Weak Assets Declaration Regime needs Parliament's action - CDD
Accra, March 24, GNA - The Ghana Centre for Democratic Development (CDD-Ghana), in assessment of governance in Ghana in 2005, has described the current Public Office Holders Assets Declaration regime as weak, and called on Parliament to initiate action to improve it.
Prof. Emmanuel Gyimah-Boadi, Executive Director of the Centre, commenting on the parliamentary vetting of the President's nominees for ministerial office, flawed the present Public Assets Declaration regime describing it as "weak, too weak to be useful." Prof. Gyimah-Boadi was answering questions at a press briefing on the report of the Centre's assessment of governance in Ghana last year, published in the Centre's quarterly, Democracy Watch. He suggested that Ghanaians who were not happy with how assets declaration was handled during the vetting, or the Auditor General could have gone to court to seek legal clarification to areas of inadequacy in the Assets Declaration Bill.
Prof.

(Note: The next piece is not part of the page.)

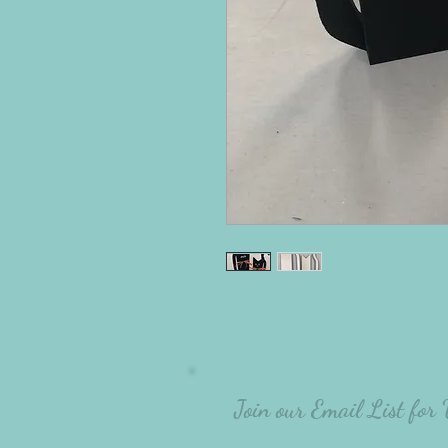
Join our Email List for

Gyimah-Boadi said some features of a bad Assets Declaration Bill were difficulty to accessibility of the assets, information was nearly impossible to verify, very long coverage period, too many exemptions, and when there were well-placed assets in the names of relatives and even children. The report said the present public office holders' regime lacked credibility because it was inaccessible and non-verifiable. It said progress in the area of 'good governance under the current political administration, in 2005, compared to previous years was rather modest.
"Events in the year revealed continuing governance gaps and the deficits and exposed a surfeit of political will to tackle the tough governance issues and to consolidate some of the past gains, especially in institutional means." It stated for instance, that the Executive continued to drag its feet on urgent legislative reforms, citing the postponement of the legislative action on the Whistleblowers Bill that was postponed to 2006; the Freedom of Information Bill also did not make it onto the legislative calendar in 2005 and apparently remained on the Executive Desk. The Public Procurement Act, the Financial Management Act, and the Audit Service Act, considered by the Government as important tools to improve public sector accountability and fighting corruption, but they did not receive the regulatory follow-up to make them fully operational and effective.
The Report noted the absence of substantive Executive Director, of the Serious Fraud Office several years now, and the resource constraints of the Commission of Human Rights and Administrative Justice, and the Auditor General Department. It observed that the office of Accountability did not adequately inform the public of its exact mandate, capacity to deliver on its mandate, and the actual accomplishment to date, despite its location in the presidency and its intention to promote integrity and probity among government officials. The Report expressed concern about the huge potential for the privilege of unorthodox means as eavesdropping and phone tapping as legitimate part of national intelligence to be abused for partisan and political gain.